The Tiny Things Are Heavier
- Author: Esther Ifesinachi Okonkwo
- Genre: Fiction
- Publisher: Bloomsbury Publishing
- Publication date: June 24, 2025
- Pages: 288
- ISBN: 978-1-639-73411-5

= The Tiny Things Are Heavier =

2025 novel by Esther Okonkwo

The Tiny Things Are Heavier is the debut novel by Nigerian author Esther Ifesinachi Okonkwo. Published by Bloomsbury Publishing on June 24, 2025, the literary fiction novel explores themes of migration, mental health, familial obligation, love, and identity, primarily focusing on a Nigerian immigrant navigating life in America and the complicated pull of home. The novel has been compared to works by Chimamanda Ngozi Adichie.

== Plot summary ==
The novel follows Somkelechukwu (Sommy), a Nigerian woman who travels to the United States to pursue graduate studies in literature in Iowa. Her departure occurs just two weeks after her elder brother, Mezie, attempts suicide, leaving Sommy plagued by guilt and struggling with homesickness and a sense of alienation in her new life.

Sommy initially enters a relationship with her boisterous Nigerian roommate, Bayo. However, her life becomes more complicated when she begins to fall for Bryan, a biracial American writer whose Nigerian father abandoned his family shortly after his birth. Bound by their feelings of unbelonging and a shared, vague sense of Nigerian kinship, Sommy and Bryan grow close.

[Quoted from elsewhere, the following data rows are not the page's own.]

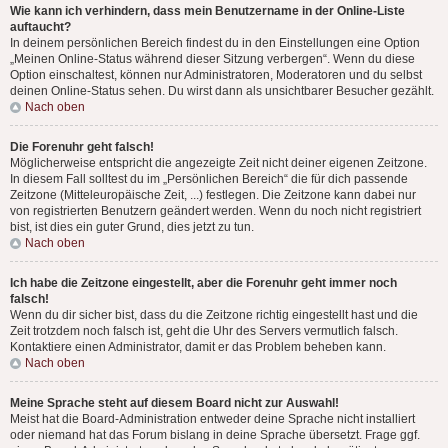
Wie kann ich verhindern, dass mein Benutzername in der Online-Liste
auftaucht?
In deinem persönlichen Bereich findest du in den Einstellungen eine Option
„Meinen Online-Status während dieser Sitzung verbergen“. Wenn du diese
Option einschaltest, können nur Administratoren, Moderatoren und du selbst
deinen Online-Status sehen. Du wirst dann als unsichtbarer Besucher gezählt.
Nach oben
Die Forenuhr geht falsch!
Möglicherweise entspricht die angezeigte Zeit nicht deiner eigenen Zeitzone.
In diesem Fall solltest du im „Persönlichen Bereich“ die für dich passende
Zeitzone (Mitteleuropäische Zeit, ...) festlegen. Die Zeitzone kann dabei nur
von registrierten Benutzern geändert werden. Wenn du noch nicht registriert
bist, ist dies ein guter Grund, dies jetzt zu tun.
Nach oben
Ich habe die Zeitzone eingestellt, aber die Forenuhr geht immer noch
falsch!
Wenn du dir sicher bist, dass du die Zeitzone richtig eingestellt hast und die
Zeit trotzdem noch falsch ist, geht die Uhr des Servers vermutlich falsch.
Kontaktiere einen Administrator, damit er das Problem beheben kann.
Nach oben
Meine Sprache steht auf diesem Board nicht zur Auswahl!
Meist hat die Board-Administration entweder deine Sprache nicht installiert
oder niemand hat das Forum bislang in deine Sprache übersetzt. Frage ggf.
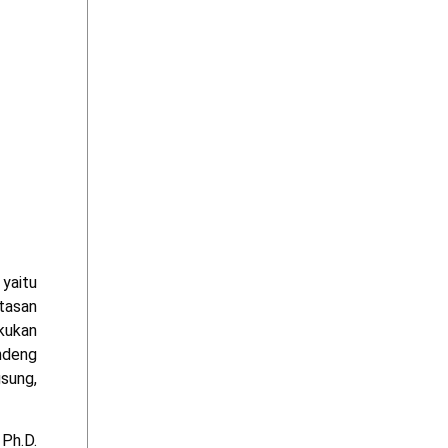
 yaitu
tasan
akukan
ndeng
sung,
Ph.D.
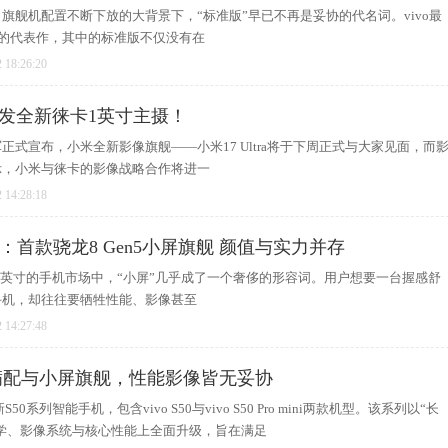
旗舰机配置不断下放的大背景下，“标准版”早已不再是妥协的代名词。vivo最
下的代表作，其中的标准版不仅没有在
 18:26:20
：首发全新徕卡1英寸主摄！
正式宣布，小米全新影像旗舰——小米17 Ultra将于下周正式与大家见面，而
示，小米与徕卡的影像战略合作将进一
 14:28:18
i深度评测：首款骁龙8 Gen5小屏旗舰 颜值与实力并存
至7英寸的手机市场中，“小屏”几乎成了一个奢侈的形容词。用户想要一台握感舒
手机，却往往要牺牲性能、影像甚至
 14:27:48
大屏满配与小屏旗舰，性能影像皆无妥协
S50系列智能手机，包含vivo S50与vivo S50 Pro mini两款机型。该系列以“长
计美学、影像系统与核心性能上全面升级，旨在满足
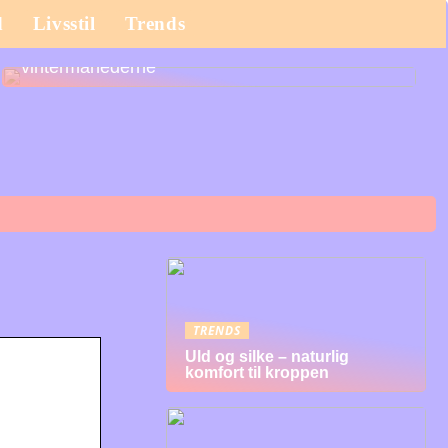
d
Livsstil
Trends
Det bør du købe til dit barn til efterårs- og
vintermånederne
TRENDS
Uld og silke – naturlig
komfort til kroppen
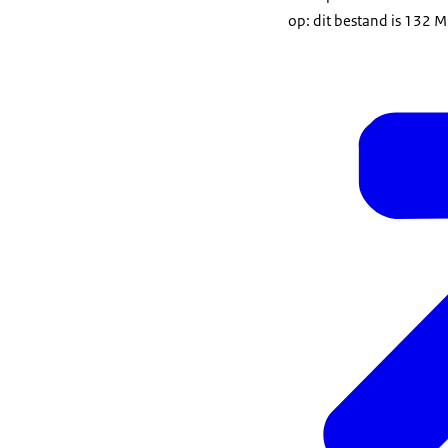
op: dit bestand is 132 M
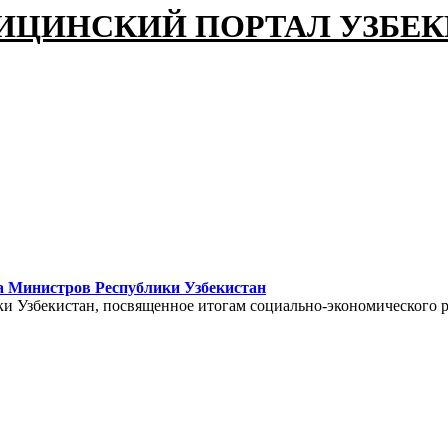
ИЦИНСКИЙ ПОРТАЛ УЗБЕ
а Министров Республики Узбекистан
ки Узбекистан, посвященное итогам социально-экономического 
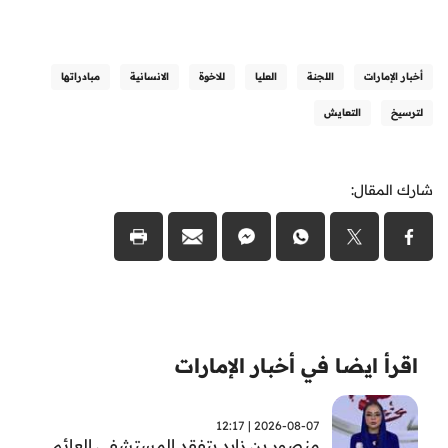
أخبار الإمارات
اللجنة
العليا
للاخوة
الانسانية
مبادراتها
لترسيخ
التعايش
شارك المقال:
اقرأ ايضا في أخبار الإمارات
2026-08-07 | 12:17
منصور بن زايد يتفقد المستشفى العائم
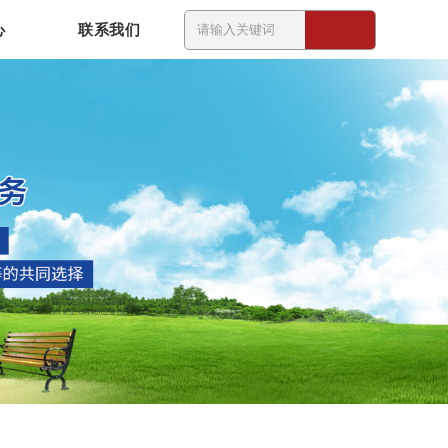
心
联系我们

During a summer break, Sommy and Bryan travel to Lagos, Nigeria. Sommy hopes to reconcile with Mezie and confront the complexities of her family relationships, while Bryan seeks to connect with his estranged father. A shocking and unexpected event occurs during this trip, which throws their lives into disarray, strains Sommy's relationships, and forces her to confront her own identity and what she truly owes to her loved ones. The narrative explores the contrast between the American Midwest and the bustling city of Lagos, using migration as a lens to examine universal human struggles and the process of moving from young adulthood to maturity.